Das DIVI-Positionspapier zu Therapiezieländerung und Therapiebegrenzung stellt einen großen Fortschritt zur Umsetzung praktizierter Ethik im intensivmedizinischen Alltag dar. Es enthebt uns alle und die gesellschaftlichen Verantwortungsträger allerdings nicht von der Aufgabe, sich beizeiten mit Fragen der Endlichkeit sowie dem persönlichen Lebens- und Sterbensentwurf zu befassen. Bemerkenswert ist, dass gerade in Zeiten der Hochleistungsmedizin das Thema Tod und Sterben derzeit zunehmend in den Blickpunkt von Mediendarstellungen und öffentlichen Diskussionen rückt.
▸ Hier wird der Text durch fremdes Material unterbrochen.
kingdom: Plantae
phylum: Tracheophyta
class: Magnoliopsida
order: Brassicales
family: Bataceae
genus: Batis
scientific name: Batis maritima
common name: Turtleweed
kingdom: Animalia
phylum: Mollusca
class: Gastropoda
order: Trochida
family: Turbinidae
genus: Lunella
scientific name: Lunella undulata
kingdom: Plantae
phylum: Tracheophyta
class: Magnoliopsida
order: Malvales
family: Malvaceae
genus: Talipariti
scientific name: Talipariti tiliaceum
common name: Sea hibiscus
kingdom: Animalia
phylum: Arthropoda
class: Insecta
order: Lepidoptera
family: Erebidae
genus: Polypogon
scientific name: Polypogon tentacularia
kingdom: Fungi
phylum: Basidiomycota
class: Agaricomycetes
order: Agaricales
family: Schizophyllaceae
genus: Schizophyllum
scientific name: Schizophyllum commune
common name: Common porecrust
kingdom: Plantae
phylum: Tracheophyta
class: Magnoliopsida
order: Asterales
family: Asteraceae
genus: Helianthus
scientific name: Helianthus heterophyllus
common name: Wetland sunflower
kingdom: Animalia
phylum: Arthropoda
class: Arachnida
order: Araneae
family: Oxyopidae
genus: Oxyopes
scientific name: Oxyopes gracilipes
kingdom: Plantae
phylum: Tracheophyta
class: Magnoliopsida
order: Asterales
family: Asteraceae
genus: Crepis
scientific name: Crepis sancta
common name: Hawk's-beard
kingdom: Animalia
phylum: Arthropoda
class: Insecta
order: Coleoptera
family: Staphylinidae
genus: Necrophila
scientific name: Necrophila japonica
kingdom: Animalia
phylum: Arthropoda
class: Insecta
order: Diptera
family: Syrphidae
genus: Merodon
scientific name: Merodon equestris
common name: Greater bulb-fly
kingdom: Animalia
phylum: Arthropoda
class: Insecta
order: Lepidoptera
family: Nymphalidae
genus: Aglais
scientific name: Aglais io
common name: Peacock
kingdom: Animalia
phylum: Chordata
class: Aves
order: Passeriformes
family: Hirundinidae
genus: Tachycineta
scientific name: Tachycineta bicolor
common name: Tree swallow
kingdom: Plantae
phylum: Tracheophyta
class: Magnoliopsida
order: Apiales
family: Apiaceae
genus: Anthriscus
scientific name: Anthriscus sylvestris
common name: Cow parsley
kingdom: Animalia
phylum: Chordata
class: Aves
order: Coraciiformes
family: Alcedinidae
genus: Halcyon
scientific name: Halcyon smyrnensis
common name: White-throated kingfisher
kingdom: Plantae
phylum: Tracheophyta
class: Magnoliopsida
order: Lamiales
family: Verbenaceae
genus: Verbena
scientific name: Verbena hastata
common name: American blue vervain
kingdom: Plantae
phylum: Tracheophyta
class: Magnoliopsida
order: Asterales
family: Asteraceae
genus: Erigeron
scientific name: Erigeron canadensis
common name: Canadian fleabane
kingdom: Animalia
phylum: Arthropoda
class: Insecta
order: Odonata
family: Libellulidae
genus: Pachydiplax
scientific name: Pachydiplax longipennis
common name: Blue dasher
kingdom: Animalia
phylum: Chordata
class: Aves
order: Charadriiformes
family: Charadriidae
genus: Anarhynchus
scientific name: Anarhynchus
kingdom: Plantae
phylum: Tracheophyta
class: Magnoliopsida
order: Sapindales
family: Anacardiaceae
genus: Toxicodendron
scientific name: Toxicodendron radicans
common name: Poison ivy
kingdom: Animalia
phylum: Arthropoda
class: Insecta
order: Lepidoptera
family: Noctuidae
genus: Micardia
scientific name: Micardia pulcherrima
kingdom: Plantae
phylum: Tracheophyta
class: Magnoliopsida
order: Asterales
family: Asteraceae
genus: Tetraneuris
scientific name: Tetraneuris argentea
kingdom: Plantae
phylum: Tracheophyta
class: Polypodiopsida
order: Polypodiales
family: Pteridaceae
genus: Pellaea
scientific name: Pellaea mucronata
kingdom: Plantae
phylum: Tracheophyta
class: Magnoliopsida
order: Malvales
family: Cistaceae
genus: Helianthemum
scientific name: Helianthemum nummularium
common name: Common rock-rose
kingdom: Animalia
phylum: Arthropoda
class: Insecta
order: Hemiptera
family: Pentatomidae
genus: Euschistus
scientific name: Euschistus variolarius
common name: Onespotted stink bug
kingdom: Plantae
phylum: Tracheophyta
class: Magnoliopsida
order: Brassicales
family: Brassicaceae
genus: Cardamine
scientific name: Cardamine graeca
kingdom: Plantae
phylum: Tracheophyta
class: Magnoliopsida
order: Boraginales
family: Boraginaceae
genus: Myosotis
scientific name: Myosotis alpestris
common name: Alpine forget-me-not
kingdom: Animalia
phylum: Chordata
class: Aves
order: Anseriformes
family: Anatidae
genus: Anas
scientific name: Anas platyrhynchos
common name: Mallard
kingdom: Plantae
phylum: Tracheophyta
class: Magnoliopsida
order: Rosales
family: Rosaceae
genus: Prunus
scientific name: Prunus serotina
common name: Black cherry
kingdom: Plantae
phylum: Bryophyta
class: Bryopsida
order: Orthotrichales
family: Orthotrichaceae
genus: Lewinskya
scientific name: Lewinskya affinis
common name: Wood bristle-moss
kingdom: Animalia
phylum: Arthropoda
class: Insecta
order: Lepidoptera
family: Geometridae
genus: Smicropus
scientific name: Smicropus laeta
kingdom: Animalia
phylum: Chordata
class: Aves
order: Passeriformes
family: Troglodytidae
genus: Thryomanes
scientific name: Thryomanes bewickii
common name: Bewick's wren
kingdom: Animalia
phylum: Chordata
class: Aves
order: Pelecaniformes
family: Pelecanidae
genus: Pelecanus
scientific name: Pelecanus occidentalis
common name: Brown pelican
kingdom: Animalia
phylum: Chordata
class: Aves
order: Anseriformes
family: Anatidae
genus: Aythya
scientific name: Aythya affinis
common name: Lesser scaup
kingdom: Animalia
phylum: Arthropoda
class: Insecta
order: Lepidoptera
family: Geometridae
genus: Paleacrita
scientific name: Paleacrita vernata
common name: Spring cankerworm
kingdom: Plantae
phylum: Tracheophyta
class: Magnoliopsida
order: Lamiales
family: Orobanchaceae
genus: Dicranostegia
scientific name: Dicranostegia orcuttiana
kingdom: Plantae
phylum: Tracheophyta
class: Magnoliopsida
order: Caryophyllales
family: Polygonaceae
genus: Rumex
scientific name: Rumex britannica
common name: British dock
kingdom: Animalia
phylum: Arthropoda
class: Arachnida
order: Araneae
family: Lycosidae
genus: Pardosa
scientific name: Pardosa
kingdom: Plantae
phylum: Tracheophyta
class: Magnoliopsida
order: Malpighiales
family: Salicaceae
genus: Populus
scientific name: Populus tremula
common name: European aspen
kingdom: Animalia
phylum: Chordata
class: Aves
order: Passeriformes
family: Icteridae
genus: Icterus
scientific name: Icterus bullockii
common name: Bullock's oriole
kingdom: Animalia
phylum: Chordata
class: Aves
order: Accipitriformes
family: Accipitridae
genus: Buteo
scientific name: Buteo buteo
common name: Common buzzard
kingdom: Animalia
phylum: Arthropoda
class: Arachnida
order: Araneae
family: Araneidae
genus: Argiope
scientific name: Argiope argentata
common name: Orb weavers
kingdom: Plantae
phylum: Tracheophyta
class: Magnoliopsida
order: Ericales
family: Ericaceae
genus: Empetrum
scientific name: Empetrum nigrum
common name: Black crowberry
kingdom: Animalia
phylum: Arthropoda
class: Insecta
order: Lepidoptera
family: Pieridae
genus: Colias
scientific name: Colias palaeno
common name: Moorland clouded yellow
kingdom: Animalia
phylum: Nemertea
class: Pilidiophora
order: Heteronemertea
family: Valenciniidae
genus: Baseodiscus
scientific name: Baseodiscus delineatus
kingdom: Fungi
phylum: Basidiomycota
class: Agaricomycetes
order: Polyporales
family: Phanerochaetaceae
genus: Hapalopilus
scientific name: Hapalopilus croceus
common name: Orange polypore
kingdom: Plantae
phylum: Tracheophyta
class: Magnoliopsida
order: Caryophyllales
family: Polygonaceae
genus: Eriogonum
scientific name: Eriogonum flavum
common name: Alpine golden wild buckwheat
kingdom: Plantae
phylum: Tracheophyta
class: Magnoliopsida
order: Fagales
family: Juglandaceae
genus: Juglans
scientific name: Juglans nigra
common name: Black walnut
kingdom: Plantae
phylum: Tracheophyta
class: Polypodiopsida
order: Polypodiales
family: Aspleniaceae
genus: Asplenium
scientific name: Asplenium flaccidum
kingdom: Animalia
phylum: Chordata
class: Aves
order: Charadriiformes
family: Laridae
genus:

Das ist prinzipiell gut so – wünschenswert ist allerdings ein (leider nicht immer durchgängig eingehaltenes) hohes Niveau einer Beschäftigung mit diesem Thema. Dem Positionspapier der DIVI ist es gelungen, dieses existenzielle Thema sachlich und respektvoll aufzugreifen – nachahmenswert für andere Disziplinen der Medizin.